━━━━━ Record set

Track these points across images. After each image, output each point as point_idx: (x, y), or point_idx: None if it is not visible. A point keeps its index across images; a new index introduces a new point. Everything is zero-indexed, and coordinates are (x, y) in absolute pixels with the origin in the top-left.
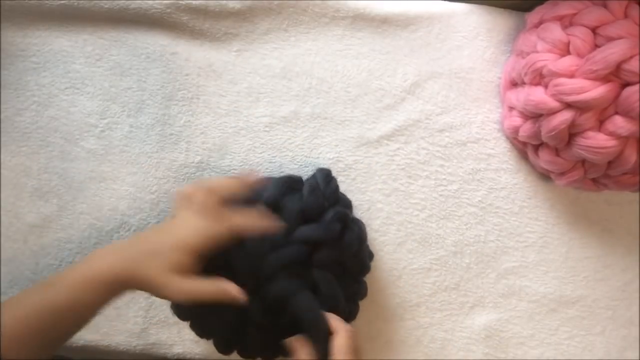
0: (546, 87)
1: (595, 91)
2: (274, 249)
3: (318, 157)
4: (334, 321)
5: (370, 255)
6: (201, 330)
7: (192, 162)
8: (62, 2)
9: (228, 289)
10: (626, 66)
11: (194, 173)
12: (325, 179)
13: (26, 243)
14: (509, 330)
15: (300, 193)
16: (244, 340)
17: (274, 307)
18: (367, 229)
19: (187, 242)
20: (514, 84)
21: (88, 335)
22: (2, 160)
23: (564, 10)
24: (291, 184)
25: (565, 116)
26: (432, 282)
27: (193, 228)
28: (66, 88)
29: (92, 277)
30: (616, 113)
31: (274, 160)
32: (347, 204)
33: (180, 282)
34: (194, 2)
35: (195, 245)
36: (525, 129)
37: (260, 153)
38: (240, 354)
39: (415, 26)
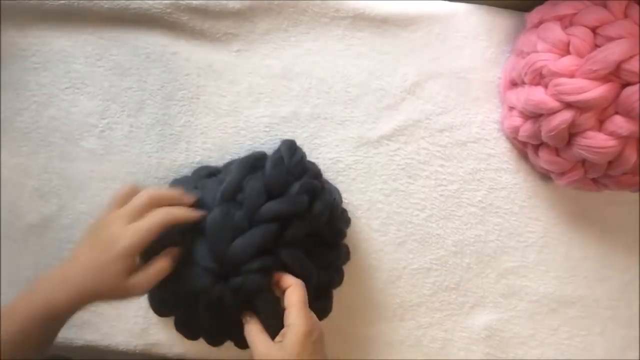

━━━━━━━━━━

=== Prompt ===
What is needed is an exact restatement of the lines from the line with "1: (595, 91)" through the final line of the data, pictures excluded.

=== Response to this exercise ===
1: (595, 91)
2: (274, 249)
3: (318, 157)
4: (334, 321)
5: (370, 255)
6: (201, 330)
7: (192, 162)
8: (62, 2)
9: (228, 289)
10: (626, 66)
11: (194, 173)
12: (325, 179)
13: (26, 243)
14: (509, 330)
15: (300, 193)
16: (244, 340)
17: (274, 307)
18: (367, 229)
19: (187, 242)
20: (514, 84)
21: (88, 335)
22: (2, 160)
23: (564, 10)
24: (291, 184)
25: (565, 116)
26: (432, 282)
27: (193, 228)
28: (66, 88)
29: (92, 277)
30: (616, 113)
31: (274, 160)
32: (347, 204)
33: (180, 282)
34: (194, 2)
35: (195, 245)
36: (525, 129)
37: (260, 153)
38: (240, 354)
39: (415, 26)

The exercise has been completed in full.